Laws That Establish Permissible Criminal Sentences[edit | edit source]

With regard to statutes that fix criminal sentences,[613] the Supreme Court has explained that the law must specify the range of available sentences with "sufficient clarity."[614] For example, in Johnson v. United States, after years of litigation on the meaning and scope of the "residual clause" of the Armed Career Criminal Act of 1984 (ACCA),[615] the Court concluded that the clause in question was void for vagueness.[616] In relevant part, the ACCA imposed an increased prison term upon a felon who was in possession of a firearm, if that felon had previously been convicted for a "violent felony," a term that the statute defined to include "burglary, arson, or extortion, [a crime that] involves use of explosives, or" crimes that fell within the residual clause--that is, crimes that "otherwise involve[ ] conduct that presents a serious potential risk of physical injury to another."[617] In Johnson, prosecutors sought an enhanced sentence for a felon found in possession of a firearm, arguing that one of the defendant's previous crimes--unlawful possession of a short-barreled shotgun--qualified as a violent felony because the crime amounted to one that "involve[d] conduct that presents a serious potential risk of physical injury to another."[618] To determine whether a crime fell within the residual clause, the Court had previously endorsed a "categorical approach"--that is, instead of looking to whether the facts of a specific offense presented a serious risk of physical injury to another, the Supreme Court had interpreted the ACCA to require courts to consider whether the underlying crime fell within a category of crime that ordinarily would present a serious risk of physical injury.[619]

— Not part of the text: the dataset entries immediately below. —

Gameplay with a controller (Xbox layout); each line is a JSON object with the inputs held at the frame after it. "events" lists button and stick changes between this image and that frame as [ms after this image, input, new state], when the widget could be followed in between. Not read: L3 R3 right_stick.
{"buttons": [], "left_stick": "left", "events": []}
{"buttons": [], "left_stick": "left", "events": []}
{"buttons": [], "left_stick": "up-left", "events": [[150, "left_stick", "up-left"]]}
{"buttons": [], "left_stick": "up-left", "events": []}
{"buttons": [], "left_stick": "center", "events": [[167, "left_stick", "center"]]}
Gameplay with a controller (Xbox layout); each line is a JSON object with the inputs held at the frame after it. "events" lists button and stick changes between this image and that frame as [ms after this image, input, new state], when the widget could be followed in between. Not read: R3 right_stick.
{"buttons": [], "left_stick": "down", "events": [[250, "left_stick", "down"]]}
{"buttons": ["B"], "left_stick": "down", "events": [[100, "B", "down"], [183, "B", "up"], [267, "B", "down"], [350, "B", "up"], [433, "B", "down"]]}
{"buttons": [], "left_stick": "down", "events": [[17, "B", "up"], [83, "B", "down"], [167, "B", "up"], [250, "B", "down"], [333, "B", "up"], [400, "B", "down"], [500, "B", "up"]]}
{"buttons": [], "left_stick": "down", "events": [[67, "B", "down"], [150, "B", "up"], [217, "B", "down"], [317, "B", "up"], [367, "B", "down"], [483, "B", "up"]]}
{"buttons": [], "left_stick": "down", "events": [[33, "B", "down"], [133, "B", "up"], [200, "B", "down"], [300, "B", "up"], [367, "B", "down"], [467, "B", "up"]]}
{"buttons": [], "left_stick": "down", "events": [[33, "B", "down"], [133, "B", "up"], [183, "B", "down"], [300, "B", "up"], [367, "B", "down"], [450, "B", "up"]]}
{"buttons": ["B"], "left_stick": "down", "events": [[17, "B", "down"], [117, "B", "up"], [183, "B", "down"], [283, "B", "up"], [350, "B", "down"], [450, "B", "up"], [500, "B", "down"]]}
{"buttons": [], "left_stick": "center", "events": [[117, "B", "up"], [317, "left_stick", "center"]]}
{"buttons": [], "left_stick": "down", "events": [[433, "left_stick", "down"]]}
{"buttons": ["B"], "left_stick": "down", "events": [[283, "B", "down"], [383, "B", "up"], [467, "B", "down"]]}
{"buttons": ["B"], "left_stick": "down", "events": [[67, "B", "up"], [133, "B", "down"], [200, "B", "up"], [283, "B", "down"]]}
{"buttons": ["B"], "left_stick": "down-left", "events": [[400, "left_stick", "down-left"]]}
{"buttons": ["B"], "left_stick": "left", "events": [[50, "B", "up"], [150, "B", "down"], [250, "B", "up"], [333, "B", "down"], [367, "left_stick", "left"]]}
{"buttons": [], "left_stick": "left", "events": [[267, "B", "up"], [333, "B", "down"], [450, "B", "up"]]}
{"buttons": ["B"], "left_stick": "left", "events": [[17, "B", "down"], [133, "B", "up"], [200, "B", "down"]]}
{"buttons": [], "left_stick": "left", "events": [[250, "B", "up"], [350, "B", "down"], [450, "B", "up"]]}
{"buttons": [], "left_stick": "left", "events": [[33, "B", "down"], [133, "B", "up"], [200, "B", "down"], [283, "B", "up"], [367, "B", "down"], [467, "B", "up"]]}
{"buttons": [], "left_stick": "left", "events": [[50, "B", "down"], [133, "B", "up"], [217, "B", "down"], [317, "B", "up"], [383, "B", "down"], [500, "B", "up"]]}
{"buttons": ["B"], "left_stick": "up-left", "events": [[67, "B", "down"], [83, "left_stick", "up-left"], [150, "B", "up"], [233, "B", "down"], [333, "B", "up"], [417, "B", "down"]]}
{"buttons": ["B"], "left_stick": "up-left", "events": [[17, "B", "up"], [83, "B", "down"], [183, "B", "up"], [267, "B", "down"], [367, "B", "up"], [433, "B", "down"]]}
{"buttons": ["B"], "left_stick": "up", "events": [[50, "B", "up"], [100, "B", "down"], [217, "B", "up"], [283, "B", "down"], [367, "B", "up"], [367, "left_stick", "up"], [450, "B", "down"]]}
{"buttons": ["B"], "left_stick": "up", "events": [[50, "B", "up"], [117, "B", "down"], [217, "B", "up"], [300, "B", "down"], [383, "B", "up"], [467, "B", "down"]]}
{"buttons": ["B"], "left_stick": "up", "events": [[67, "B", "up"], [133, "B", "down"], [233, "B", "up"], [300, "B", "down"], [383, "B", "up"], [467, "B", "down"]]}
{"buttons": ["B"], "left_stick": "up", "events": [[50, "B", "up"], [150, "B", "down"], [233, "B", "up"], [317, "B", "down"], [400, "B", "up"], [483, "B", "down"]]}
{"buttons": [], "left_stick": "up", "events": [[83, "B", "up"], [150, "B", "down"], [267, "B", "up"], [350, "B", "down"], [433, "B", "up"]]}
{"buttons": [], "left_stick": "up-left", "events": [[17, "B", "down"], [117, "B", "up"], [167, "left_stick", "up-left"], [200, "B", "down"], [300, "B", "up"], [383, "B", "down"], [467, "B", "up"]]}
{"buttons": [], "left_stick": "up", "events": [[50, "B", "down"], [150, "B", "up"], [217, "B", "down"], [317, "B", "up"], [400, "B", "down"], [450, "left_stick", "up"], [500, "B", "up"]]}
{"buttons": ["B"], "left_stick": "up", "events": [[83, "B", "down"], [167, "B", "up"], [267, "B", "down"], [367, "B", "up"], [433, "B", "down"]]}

The Court in Johnson concluded that the residual clause was unconstitutionally vague because the clause's requirement that courts determine what an "ordinary case" of a crime entails led to "grave uncertainty" about (1) how to estimate the risk posed by the crime, and (2) how much risk was sufficient to qualify as a violent felony.[620] For example, in determining whether attempted burglary ordinarily posed serious risks of physical injury, the Court suggested that reasonable minds could differ as to whether an attempted burglary would typically end in a violent encounter, resulting in the conclusion that the residual clause provided "no reliable way" to determine what crimes fell within its scope.[621] In so holding, the Court relied heavily on the difficulties that federal courts (including the Supreme Court) have had in establishing consistent standards to judge the scope of the residual clause, noting that the failure of "persistent efforts" to establish a standard can provide evidence of vagueness.[622]

In Sessions v. Dimaya, the Court extended Johnson to conclude that a statute allowing the deportation of any alien who committed a "crime of violence" was unconstitutionally vague.[623] Similar to the statute at issue in Johnson, the statute at issue in Dimaya defined the phrase "crime of violence" by reference to a statutory "residual clause" covering felonious conduct that "involve[d] a substantial risk that physical force . . . may be used in the course of committing the offense," and lower courts had again adopted the categorical approach to determine whether any particular offense fell within the ambit of the residual clause.[624] The Court concluded that Johnson had "straightforward application" to the case before it,[625] because in both cases, the statutes required courts to impermissibly speculate about the "ordinary version" of an offense, and about whether that offense involved a sufficient risk of violence to fall within the ambit of the provision. In so doing, the Court rejected purported distinctions between the two residual clauses.[626] The government raised a number of textual differences between the two statutes--the Dimaya statute used the phrase "in the course of," while the Johnson statute did not; the Dimaya statute referenced the risk of "physical force," while the Johnson statute referred to "physical injury"; and the Dimaya statute, unlike the Johnson statute, did not include an exemplary list of covered crimes.[627] In the eyes of the Court, these were "the proverbial distinction[s] without a difference," because none related "to the pair of features--the ordinary-case inquiry and a hazy risk threshold--that Johnson found to produce impermissible vagueness."[628]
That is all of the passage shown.